Muito asseada no seu rancho limpinho, Escolástica às vezes embirrava com a Mimosa, por causa da natural sujeira dos poleiros das caturritas, sempre bosteados por mais que se limpe. Mimosa era como as demais, no seu poleiro de bosta. Embora lhe quisesse bem e gostasse de sua companhia, Escolástica tratava Mimosa como empregada, fazendo-a conhecer o seu lugar. E tanto reclamara da sujeira do poleiro, sempre mencionando a mesma palavra, que a caturrita aprendeu a pronunciá-la, incorporando-a ao seu vocabulário: bosta.
Não havia relógio no rancho. Nem seria necessário. Suas moradoras se orientavam pelo canto do galo madrugador, pelo silvo da charqueada anunciando o início da matança, pelo apito do trem de passageiros, pela posição do sol no firmamento e pelas suas marcas de sombra no chão. Quando precisava tomar o trem, Escolástica trancafiava Mimosa no rancho e se dirigia para a estação assim que ouvia a batida de sino, informando que o “passageiro” havia tirado licença na estação anterior. Chegaria dentro de meia hora. A composição era pequena, fraquejava nos repechos, mas dava conta do recado, puxada com valentia pela "Maria Fumaça", a expelir fuligem e eventuais faíscas.
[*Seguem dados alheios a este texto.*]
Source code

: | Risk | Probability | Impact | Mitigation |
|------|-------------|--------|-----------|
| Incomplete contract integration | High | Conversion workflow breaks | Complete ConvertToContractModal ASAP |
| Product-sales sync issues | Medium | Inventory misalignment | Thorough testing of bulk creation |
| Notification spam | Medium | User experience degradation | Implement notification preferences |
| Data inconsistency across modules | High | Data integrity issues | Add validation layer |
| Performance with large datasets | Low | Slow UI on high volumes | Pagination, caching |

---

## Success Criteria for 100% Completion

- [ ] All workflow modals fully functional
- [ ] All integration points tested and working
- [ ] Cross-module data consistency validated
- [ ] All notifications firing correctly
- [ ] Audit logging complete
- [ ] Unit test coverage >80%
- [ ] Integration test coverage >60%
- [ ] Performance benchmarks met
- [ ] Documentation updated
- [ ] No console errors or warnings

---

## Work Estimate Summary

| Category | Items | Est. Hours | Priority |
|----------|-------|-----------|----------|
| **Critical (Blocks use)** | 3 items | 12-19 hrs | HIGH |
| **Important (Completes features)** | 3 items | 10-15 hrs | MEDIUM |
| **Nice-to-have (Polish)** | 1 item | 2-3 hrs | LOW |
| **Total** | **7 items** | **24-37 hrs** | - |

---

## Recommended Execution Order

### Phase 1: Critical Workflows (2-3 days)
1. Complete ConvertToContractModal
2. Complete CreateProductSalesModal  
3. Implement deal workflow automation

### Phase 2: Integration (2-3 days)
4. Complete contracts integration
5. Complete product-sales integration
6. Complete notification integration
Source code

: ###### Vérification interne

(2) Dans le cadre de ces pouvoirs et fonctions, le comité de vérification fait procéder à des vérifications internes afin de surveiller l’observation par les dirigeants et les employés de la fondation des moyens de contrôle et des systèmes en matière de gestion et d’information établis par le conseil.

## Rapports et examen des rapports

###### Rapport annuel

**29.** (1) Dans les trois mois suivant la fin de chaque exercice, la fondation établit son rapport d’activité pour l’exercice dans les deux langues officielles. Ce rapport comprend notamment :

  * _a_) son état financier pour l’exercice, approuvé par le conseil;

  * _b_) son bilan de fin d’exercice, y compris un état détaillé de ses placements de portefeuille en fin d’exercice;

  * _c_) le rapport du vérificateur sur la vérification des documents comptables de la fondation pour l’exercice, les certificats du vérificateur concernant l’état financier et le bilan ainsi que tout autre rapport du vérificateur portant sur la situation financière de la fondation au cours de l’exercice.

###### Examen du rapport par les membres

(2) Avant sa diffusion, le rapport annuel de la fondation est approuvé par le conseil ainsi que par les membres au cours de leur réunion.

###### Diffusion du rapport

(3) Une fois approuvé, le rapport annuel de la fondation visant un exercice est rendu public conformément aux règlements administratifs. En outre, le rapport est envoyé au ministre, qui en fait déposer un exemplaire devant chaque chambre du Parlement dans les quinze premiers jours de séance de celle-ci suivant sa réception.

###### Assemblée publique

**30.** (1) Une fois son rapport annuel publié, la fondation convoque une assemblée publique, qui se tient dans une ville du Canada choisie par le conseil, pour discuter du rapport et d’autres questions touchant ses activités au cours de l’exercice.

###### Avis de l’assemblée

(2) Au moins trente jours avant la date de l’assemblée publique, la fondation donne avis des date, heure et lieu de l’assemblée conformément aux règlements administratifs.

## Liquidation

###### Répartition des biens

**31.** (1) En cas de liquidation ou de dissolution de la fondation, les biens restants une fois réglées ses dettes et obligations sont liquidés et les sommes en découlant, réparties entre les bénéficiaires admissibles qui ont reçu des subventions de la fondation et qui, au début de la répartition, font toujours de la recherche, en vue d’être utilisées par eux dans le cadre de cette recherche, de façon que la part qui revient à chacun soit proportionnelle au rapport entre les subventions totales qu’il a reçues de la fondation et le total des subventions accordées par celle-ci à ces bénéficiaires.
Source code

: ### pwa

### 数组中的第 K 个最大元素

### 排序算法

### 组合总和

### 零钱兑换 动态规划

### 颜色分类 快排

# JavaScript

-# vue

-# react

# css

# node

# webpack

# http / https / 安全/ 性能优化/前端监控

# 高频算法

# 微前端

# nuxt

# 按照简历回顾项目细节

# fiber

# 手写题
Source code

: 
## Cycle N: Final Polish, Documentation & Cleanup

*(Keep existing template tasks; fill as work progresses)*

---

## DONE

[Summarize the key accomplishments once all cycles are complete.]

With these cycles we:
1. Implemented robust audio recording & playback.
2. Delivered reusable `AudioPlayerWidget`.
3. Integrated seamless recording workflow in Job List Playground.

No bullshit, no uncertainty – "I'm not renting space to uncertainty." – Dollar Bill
Quando a charqueada soltava o primeiro apito, em geral ao clarear do dia, Escolástica despertava e não tardaria a dar as primeiras ordens à Mimosa. "Bueno, agora vai esquentar a água e cevar o mate". Dava a ordem, com autoridade, e ela própria começava a desempenhar o encargo que atribuíra a sua "empregada". E assim faria em relação às demais lidas caseiras do dia. Falava com brandura, mas às vezes perdia a paciência, por causa do relaxamento da caturrita. Quanto ao mais, não tinha queixas, era só elogios. E não cansava de dizer aos seus botões: "A Mimosa é trabalhadeira como ela só".
"Quase um conto", Carlos Reverbel
(Carlos Reverbel nasceu no dia 21 de Julho de 1912. Morreu em 1997.)